Trains have a one-track mind. (sorry, we have a pun track mind)
In the U.S. there are over 38,000 railroad crossings where railroad tracks and roadways cross at different levels according to the US Department Of Transportation Federal Railroad Association (the USDOTFRA!) A train hits someone in America every 115 minutes, often with fatal results. According to Operation Lifesaver, a national non-profit organization, nearly 2,000 Americans are killed and injured at highway/rail grade crossings each year. The motorist in a train/motor vehicle collision is 40 times more likely to die than in a collision between two motor vehicles. It’s your responsibility to avoid a train since it cannot avoid you.
You can avoid being a statistic by following these simple tips.
• Slow down when approaching a railroad crossings and look both ways, twice.

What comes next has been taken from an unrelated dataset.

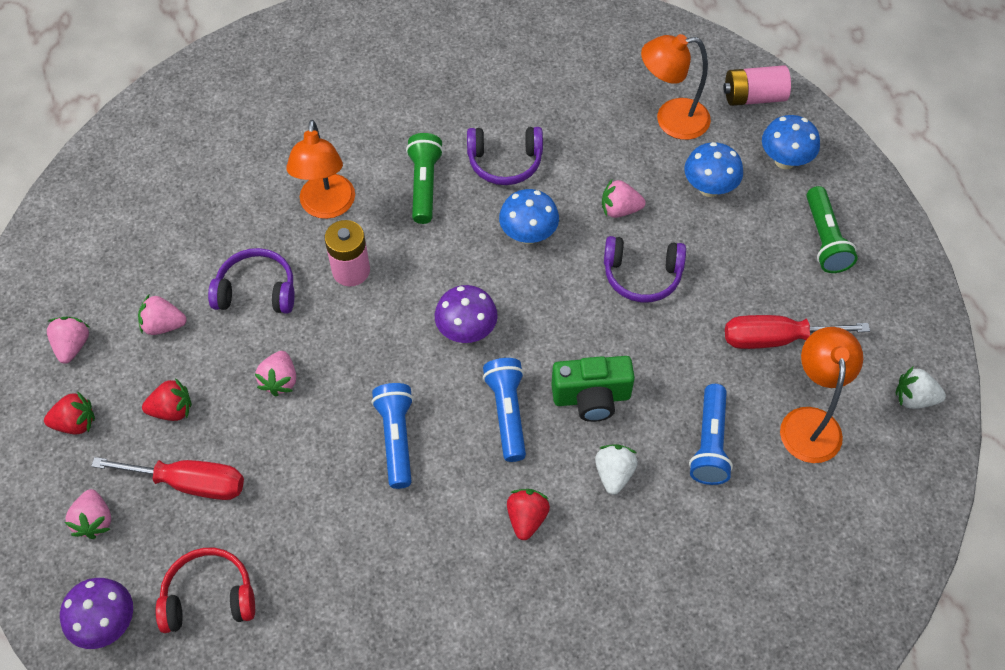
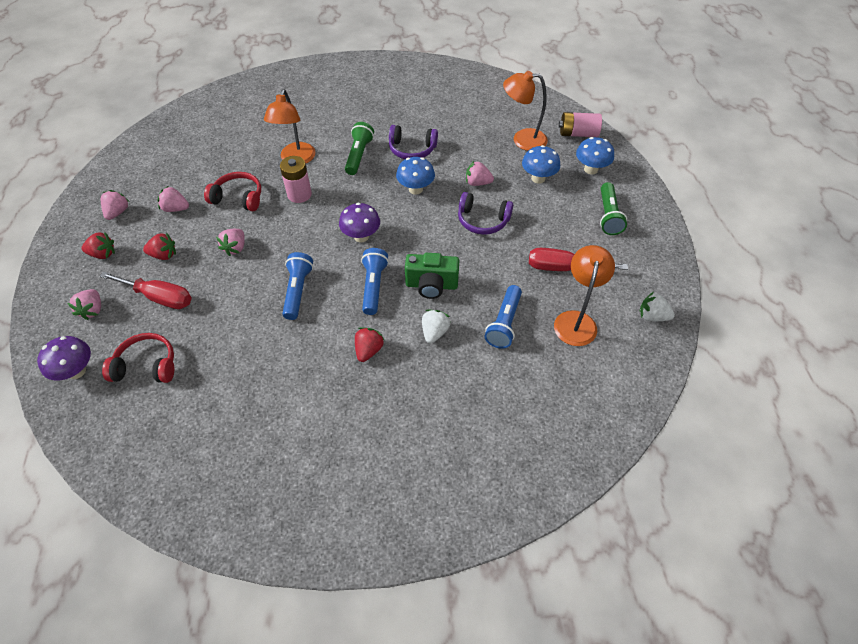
camera: 10 degrees right, 5 degrees down
(256, 291) = (238, 198): purple headphones -> red headphones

• Never race a train to cross the tracks
• Never pass another vehicle within 100 fee of a rail road crossings
• Watch out for vehicles that must stop at railroad crossings, like school buses or trucks carrying hazardous material
• When approaching a railroad crossing, roll down your windows, turn off the radio or air conditioner and listen for whistles and bells
• Always yield to flashing lights whistles, closing gates cross-bucks or stop signs
• Never shift gears on the railroad crossings, downshift before you reach it.
• If you must stop, keep a distance of 15 to 50 feet from the tracks. Since the tracks are four feet, eight and a half inches wide, and the train hangs three feet past the rails on each side, be sure to leave enough space between your vehicle and the tracks.
• Teach children that the railroad is never a place to play, walk, run, bike ride, or use as a short cut. Don’t fish from railroad bridges either.
• Always cross the tracks at the designated railroad crossings or pedestrian crossing.
• Don’t be fooled by the optical illusion presented by the train. It is always moving faster and is much closer than you think.